The required lines are those that contain "материалы"; pull them out of the data and copy them.

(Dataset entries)
----

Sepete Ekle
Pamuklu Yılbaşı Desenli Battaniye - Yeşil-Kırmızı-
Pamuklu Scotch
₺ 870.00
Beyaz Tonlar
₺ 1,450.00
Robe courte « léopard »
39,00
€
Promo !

----

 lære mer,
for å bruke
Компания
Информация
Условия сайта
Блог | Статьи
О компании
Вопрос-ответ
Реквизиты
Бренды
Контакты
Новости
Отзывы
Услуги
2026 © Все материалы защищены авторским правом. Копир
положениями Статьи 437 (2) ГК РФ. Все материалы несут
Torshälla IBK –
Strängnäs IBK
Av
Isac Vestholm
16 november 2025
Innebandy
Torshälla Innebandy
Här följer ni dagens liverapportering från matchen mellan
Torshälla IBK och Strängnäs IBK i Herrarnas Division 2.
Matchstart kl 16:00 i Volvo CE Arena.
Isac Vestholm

----

→ RESULT BELOW
2026 © Все материалы защищены авторским правом. Копир
положениями Статьи 437 (2) ГК РФ. Все материалы несут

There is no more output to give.